罗大娘严肃地打断她的话:“不许拒绝!你不想找男人,俩孩子还想要个爹呢,我一听望舒一口一个冥叔叔,我这心窝子就疼!”
有那么严重吗?
乔薇瞄了一眼罗大娘,为了给她找个男人,干娘也是够拼的。
“怎么?你不同意?”罗大娘的表情很受伤。
乔薇一笑:“同意,同意,不过我有个条件。”
“你说!”只要同意,什么条件都好商量!
乔薇就道:“我不看画像,也不听媒婆瞎吹,我要见本人。”
罗大娘怔住了,哪儿有人相亲是见本人的?这不成体统啊!城里人讲究多,男女之防严重,不像村子里,谁家的姑娘都下地干活儿,与小伙子打照面是常有的事。
乔薇舀了一瓢水倒进浓稠的酱汁里:“你要不同意这个,我就不去了。”
罗大娘赶忙拉住她:“同意,同意!我同意还不成吗?”
相亲的事就这样被定了下来,但事后乔薇其实有些后悔,为什么要相亲呀?她才多大?又不是真的嫁不出去了,该多嗨皮两年才是。
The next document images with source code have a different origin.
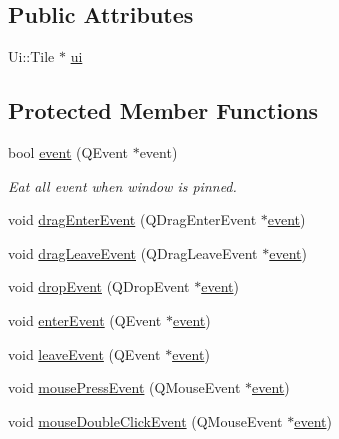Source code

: \subsection*{Public Attributes}
\begin{DoxyCompactItemize}
\item 
Ui\+::\+Tile $\ast$ \hyperlink{classTile_af9b10613aac7f5cbffac5ff7d17937d7}{ui}
\end{DoxyCompactItemize}
\subsection*{Protected Member Functions}
\begin{DoxyCompactItemize}
\item 
bool \hyperlink{classTile_afe7e8c10c6bc2f5dabdfb26bc5b8f170}{event} (Q\+Event $\ast$event)
\begin{DoxyCompactList}\small\item\em Eat all event when window is pinned. \end{DoxyCompactList}\item 
void \hyperlink{classTile_af633e057428b3ed6d70380202906f2da}{drag\+Enter\+Event} (Q\+Drag\+Enter\+Event $\ast$\hyperlink{classTile_afe7e8c10c6bc2f5dabdfb26bc5b8f170}{event})
\item 
void \hyperlink{classTile_a5cdcd6c44b1b885731e63767cacc18d9}{drag\+Leave\+Event} (Q\+Drag\+Leave\+Event $\ast$\hyperlink{classTile_afe7e8c10c6bc2f5dabdfb26bc5b8f170}{event})
\item 
void \hyperlink{classTile_a4b1d24e35991d2215b72df9203643272}{drop\+Event} (Q\+Drop\+Event $\ast$\hyperlink{classTile_afe7e8c10c6bc2f5dabdfb26bc5b8f170}{event})
\item 
void \hyperlink{classTile_a980bff59aaa43eb6d02efc12c2141fd3}{enter\+Event} (Q\+Event $\ast$\hyperlink{classTile_afe7e8c10c6bc2f5dabdfb26bc5b8f170}{event})
\item 
void \hyperlink{classTile_a162f26a310fa98772744c54b838b2801}{leave\+Event} (Q\+Event $\ast$\hyperlink{classTile_afe7e8c10c6bc2f5dabdfb26bc5b8f170}{event})
\item 
void \hyperlink{classTile_ac60074ff290103f2e26c514e2dbc8a40}{mouse\+Press\+Event} (Q\+Mouse\+Event $\ast$\hyperlink{classTile_afe7e8c10c6bc2f5dabdfb26bc5b8f170}{event})
\item 
void \hyperlink{classTile_abdcd52e56f2aa88e1c2580c09a0e35d0}{mouse\+Double\+Click\+Event} (Q\+Mouse\+Event $\ast$\hyperlink{classTile_afe7e8c10c6bc2f5dabdfb26bc5b8f170}{event})
\end{DoxyCompactItemize}
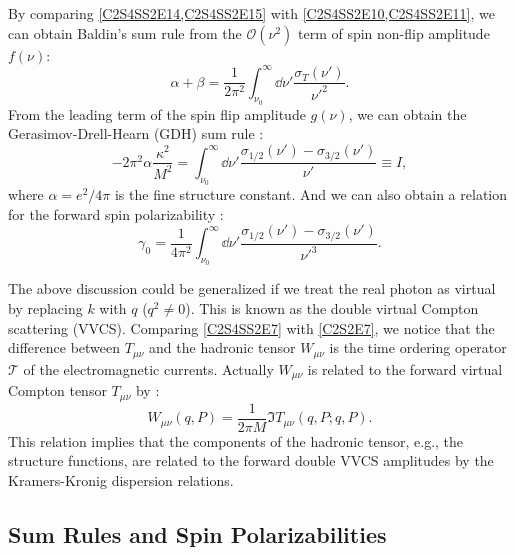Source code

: By comparing \cref{C2S4SS2E14,C2S4SS2E15} with \cref{C2S4SS2E10,C2S4SS2E11}, we can obtain Baldin's sum rule \cite{Baldin1960,Lapidus1963} from the $\mathcal{O}(\nu^2)$ term of spin non-flip amplitude $f(\nu)$:
\begin{equation} \label{C2S4SS2E16}
\alpha+\beta = \frac{1}{2\pi^2}\int_{\nu_0}^\infty\dd{\nu'}\frac{\sigma_T(\nu')}{\nu'^{2}}.
\end{equation}
From the leading term of the spin flip amplitude $g(\nu)$, we can obtain the Gerasimov-Drell-Hearn (GDH) sum rule \cite{Gerasimov1966,Drell1966}:
\begin{equation} \label{C2S4SS2E17}
-2\pi^2\alpha\frac{\kappa^2}{M^2} = \int_{\nu_0}^\infty\dd{\nu'}\frac{\sigma_{1/2}(\nu')-\sigma_{3/2}(\nu')}{\nu'}\equiv I,
\end{equation}
where $\alpha=e^2/4\pi$ is the fine structure constant. And we can also obtain a relation for the forward spin polarizability \cite{Gellmann1954a,Gellmann1954b}:
\begin{equation} \label{C2S4SS2E18}
\gamma_0 = \frac{1}{4\pi^2}\int_{\nu_0}^\infty\dd{\nu'}\frac{\sigma_{1/2}(\nu')-\sigma_{3/2}(\nu')}{\nu'^3}.
\end{equation}

The above discussion could be generalized if we treat the real photon as virtual by replacing $k$ with $q$ ($q^2\neq 0$). This is known as the double virtual Compton scattering (VVCS). Comparing \cref{C2S4SS2E7} with \cref{C2S2E7}, we notice that the difference between $T_{\mu\nu}$ and the hadronic tensor $W_{\mu\nu}$ is the time ordering operator $\mathcal{T}$ of the electromagnetic currents. Actually $W_{\mu\nu}$ is related to the forward virtual Compton tensor $T_{\mu\nu}$ by \cite{Thomas2001}:
\begin{equation} \label{C2S4SS2E19}
W_{\mu\nu}(q,P) = \frac{1}{2\pi M}\Im T_{\mu\nu}(q,P;q,P).
\end{equation}
This relation implies that the components of the hadronic tensor, e.g., the structure functions, are related to the forward double VVCS amplitudes by the Kramers-Kronig dispersion relations.

\subsection{Sum Rules and Spin Polarizabilities}
\label{C2S4SS3}

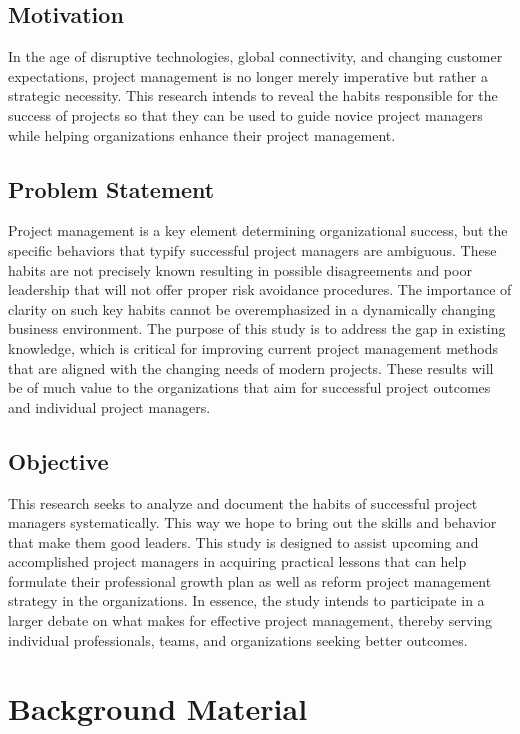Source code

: \documentclass{article}
\begin{document}
\subsection{Motivation}
In the age of disruptive technologies, global connectivity, and changing customer expectations, project management is no longer merely imperative but rather a strategic necessity. This research intends to reveal the habits responsible for the success of projects so that they can be used to guide novice project managers while helping organizations enhance their project management.

\subsection{Problem Statement}
Project management is a key element determining organizational success, but the specific behaviors that typify successful project managers are ambiguous. These habits are not precisely known resulting in possible disagreements and poor leadership that will not offer proper risk avoidance procedures. The importance of clarity on such key habits cannot be overemphasized in a dynamically changing business environment. The purpose of this study is to address the gap in existing knowledge, which is critical for improving current project management methods that are aligned with the changing needs of modern projects. These results will be of much value to the organizations that aim for successful project outcomes and individual project managers.


\subsection{Objective}
This research seeks to analyze and document the habits of successful project managers systematically. This way we hope to bring out the skills and behavior that make them good leaders. This study is designed to assist upcoming and accomplished project managers in acquiring practical lessons that can help formulate their professional growth plan as well as reform project management strategy in the organizations. In essence, the study intends to participate in a larger debate on what makes for effective project management, thereby serving individual professionals, teams, and organizations seeking better outcomes.



\newpage
\section{Background Material}
\end{document}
罗大娘又去了一次镇上,与媒婆说了,因她给的钱够丰厚,媒婆喜滋滋地应下了。
乔薇从集贸市场买了几斤新鲜豆腐,又去山林里摘了点野苋菜,先把苋菜除去叶子,只留较为粗壮的茎杆,再切成手指长的一段一段,洗好放入坛子内,铺满干净的清水。
待到它发酵后,就能成为制作黑色臭豆腐的母液了。
这边乔薇将坛子盖上,放到太阳下暴晒,那边,罗大娘上山了:“小薇呀,快快快,张夫人把人都约好了,在酒楼里等你!”
张夫人?哦,媒婆。
乔薇不大想去,眨了眨眼道:“我和村长说好了,今天去衙门办手续的。”
罗大娘拽住她的手:“手续哪天都能办,放心吧,这块地跑不了!”
乔薇被罗大娘拉到了镇上,说是酒楼,其实就是一家卖早点的铺子,眼下已过了早饭的时辰,渐渐临近正午,也有零星几位客人,吃着面条包子。
张夫人打扮得花枝招展,浓妆艳抹,身上散发着一股廉价的脂粉香气,她目不转睛地看着一身白衣的乔薇,心里乐开了花。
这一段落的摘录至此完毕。